◆ **EXERCISE DATA**
+ + +

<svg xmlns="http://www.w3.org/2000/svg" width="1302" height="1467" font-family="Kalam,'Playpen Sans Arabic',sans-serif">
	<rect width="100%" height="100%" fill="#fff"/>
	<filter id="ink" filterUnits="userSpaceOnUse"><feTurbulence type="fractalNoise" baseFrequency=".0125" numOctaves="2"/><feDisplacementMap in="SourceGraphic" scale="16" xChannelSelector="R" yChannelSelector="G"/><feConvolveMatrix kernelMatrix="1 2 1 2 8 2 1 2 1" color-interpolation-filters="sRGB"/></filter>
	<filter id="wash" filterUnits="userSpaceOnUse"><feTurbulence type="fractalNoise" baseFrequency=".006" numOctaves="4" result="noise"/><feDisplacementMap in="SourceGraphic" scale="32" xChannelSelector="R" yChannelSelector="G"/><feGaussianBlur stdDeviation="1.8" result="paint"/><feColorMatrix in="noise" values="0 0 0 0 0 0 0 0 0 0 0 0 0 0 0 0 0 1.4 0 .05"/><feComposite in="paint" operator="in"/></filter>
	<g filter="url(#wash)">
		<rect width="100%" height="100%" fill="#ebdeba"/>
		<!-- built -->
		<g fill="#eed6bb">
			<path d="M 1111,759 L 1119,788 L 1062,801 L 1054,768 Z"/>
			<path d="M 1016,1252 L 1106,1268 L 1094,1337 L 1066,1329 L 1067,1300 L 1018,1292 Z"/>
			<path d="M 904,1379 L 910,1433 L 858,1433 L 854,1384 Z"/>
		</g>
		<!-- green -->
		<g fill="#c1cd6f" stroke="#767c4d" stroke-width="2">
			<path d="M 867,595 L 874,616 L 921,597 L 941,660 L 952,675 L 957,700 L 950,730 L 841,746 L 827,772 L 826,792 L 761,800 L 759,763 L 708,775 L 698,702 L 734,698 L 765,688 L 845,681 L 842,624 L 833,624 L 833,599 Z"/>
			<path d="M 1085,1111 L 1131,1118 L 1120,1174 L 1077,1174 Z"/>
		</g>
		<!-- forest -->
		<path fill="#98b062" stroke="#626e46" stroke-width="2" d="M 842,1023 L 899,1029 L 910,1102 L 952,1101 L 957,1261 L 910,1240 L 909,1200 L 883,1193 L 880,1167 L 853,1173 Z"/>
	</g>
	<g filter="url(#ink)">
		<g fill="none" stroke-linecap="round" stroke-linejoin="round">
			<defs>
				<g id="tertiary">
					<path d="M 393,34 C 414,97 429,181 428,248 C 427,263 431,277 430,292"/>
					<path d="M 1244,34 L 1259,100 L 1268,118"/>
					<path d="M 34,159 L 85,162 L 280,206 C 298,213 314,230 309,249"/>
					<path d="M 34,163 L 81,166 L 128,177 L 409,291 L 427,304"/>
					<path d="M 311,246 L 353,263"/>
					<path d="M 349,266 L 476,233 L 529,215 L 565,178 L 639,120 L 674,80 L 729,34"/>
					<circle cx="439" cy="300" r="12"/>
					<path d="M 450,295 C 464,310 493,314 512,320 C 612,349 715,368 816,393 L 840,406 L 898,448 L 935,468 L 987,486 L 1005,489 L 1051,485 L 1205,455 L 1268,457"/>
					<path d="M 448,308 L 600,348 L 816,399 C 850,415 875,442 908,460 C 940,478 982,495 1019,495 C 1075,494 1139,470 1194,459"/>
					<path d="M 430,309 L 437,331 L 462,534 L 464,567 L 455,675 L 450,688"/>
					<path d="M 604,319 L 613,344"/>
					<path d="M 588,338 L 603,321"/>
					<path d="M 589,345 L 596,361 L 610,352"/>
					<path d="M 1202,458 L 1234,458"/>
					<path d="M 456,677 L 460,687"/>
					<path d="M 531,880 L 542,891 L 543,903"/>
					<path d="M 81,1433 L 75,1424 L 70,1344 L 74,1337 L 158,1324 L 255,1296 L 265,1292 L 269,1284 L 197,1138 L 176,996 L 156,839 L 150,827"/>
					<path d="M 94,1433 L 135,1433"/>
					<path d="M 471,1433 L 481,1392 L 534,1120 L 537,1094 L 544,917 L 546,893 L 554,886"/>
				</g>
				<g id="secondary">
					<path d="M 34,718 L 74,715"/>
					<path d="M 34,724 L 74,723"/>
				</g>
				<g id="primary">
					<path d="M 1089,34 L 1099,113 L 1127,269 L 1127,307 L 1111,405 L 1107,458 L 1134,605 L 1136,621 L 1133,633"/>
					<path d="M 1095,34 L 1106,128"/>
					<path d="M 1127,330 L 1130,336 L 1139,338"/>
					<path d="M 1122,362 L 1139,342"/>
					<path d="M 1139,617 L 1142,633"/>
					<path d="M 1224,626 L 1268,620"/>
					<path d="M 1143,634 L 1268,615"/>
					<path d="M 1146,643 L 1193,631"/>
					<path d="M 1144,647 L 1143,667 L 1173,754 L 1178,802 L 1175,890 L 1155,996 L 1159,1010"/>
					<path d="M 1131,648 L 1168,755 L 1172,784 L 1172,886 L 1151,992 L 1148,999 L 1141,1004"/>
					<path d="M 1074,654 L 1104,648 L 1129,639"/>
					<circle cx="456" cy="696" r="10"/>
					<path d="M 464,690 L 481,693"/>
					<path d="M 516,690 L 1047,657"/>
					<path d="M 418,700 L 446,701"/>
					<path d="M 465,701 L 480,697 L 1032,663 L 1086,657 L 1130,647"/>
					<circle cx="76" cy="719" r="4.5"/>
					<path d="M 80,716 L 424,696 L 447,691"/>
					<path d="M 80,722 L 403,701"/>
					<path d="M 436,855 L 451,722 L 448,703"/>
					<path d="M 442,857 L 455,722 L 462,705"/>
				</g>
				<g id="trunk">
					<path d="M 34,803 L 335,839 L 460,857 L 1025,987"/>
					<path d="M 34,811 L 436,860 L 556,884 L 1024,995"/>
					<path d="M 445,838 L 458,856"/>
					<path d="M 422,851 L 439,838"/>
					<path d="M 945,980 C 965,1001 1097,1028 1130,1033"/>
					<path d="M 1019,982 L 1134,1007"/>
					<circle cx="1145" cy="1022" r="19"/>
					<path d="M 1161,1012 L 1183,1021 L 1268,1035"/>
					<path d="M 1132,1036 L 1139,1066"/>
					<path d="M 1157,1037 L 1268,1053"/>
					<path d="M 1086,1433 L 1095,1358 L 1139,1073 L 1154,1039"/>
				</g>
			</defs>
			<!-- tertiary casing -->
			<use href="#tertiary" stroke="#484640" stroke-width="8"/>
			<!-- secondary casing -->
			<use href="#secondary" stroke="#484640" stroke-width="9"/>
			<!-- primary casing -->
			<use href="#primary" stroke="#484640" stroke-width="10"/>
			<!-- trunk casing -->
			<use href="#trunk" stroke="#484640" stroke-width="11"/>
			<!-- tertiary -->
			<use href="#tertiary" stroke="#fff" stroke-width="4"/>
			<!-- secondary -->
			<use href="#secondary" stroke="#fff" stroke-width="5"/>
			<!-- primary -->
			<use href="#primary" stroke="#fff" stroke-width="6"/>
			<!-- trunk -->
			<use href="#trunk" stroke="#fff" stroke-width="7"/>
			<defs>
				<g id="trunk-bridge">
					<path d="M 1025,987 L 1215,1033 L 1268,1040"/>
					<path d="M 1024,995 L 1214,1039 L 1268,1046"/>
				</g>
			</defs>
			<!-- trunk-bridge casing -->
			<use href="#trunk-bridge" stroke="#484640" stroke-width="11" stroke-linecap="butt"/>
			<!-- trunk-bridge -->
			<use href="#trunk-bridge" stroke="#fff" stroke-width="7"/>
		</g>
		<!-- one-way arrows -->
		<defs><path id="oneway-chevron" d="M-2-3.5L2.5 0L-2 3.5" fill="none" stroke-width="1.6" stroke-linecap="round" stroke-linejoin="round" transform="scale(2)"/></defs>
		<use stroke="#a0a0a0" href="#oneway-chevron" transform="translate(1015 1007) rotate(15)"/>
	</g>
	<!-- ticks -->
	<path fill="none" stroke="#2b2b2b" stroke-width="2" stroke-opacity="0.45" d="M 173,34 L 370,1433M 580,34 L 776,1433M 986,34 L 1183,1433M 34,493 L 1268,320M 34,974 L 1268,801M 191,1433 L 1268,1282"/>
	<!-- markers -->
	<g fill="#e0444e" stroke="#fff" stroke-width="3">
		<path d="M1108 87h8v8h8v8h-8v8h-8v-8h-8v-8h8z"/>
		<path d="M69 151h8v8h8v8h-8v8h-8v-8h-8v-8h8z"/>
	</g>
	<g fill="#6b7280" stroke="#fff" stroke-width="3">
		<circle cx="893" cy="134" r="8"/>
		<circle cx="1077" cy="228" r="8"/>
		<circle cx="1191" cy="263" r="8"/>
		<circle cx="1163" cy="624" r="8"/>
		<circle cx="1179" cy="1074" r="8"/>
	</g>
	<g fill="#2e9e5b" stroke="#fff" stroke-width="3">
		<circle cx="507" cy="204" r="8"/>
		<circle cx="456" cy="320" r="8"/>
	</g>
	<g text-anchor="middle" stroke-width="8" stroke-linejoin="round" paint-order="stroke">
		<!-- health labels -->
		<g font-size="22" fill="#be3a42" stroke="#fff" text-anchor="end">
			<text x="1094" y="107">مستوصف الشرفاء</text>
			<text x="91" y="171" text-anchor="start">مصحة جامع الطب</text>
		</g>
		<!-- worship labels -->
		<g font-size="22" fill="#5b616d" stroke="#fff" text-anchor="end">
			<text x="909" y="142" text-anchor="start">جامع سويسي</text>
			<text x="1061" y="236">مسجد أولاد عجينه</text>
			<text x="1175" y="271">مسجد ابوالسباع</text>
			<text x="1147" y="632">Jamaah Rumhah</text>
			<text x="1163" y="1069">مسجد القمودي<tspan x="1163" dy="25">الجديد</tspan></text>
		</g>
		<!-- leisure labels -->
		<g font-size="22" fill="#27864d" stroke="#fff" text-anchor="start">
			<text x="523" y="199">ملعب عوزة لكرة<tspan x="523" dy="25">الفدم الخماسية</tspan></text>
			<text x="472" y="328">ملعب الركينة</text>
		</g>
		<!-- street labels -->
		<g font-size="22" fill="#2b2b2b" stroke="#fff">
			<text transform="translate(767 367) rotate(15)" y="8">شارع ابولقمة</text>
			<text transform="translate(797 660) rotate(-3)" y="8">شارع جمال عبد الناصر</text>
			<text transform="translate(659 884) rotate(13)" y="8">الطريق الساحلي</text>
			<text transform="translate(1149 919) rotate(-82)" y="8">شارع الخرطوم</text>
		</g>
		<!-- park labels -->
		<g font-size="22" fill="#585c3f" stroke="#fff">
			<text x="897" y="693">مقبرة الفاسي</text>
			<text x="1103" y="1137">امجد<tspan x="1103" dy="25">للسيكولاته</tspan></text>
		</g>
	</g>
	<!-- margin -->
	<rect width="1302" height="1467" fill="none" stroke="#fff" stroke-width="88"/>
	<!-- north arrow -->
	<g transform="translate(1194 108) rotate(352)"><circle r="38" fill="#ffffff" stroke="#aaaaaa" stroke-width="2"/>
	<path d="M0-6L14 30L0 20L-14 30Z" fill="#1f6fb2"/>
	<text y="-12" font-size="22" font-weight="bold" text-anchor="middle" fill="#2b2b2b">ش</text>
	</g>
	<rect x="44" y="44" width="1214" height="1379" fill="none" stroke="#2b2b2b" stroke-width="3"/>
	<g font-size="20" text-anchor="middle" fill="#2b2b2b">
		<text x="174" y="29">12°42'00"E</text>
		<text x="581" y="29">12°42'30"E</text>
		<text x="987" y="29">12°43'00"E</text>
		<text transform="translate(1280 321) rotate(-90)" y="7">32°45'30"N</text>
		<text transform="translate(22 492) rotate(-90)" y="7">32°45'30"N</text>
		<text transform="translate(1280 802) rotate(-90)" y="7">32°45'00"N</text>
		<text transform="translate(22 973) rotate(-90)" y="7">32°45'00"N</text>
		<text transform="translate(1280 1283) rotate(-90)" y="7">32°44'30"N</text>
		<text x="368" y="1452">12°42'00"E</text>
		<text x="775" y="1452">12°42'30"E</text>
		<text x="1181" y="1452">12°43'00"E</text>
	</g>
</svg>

+ + +

◆ **INSTRUCTIONS FOR THE TASK**
Check every line of the entries above, and copy those that carry the string "paint".

◆ **RESULT OF THIS TASK**
	<filter id="wash" filterUnits="userSpaceOnUse"><feTurbulence type="fractalNoise" baseFrequency=".006" numOctaves="4" result="noise"/><feDisplacementMap in="SourceGraphic" scale="32" xChannelSelector="R" yChannelSelector="G"/><feGaussianBlur stdDeviation="1.8" result="paint"/><feColorMatrix in="noise" values="0 0 0 0 0 0 0 0 0 0 0 0 0 0 0 0 0 1.4 0 .05"/><feComposite in="paint" operator="in"/></filter>
	<g text-anchor="middle" stroke-width="8" stroke-linejoin="round" paint-order="stroke">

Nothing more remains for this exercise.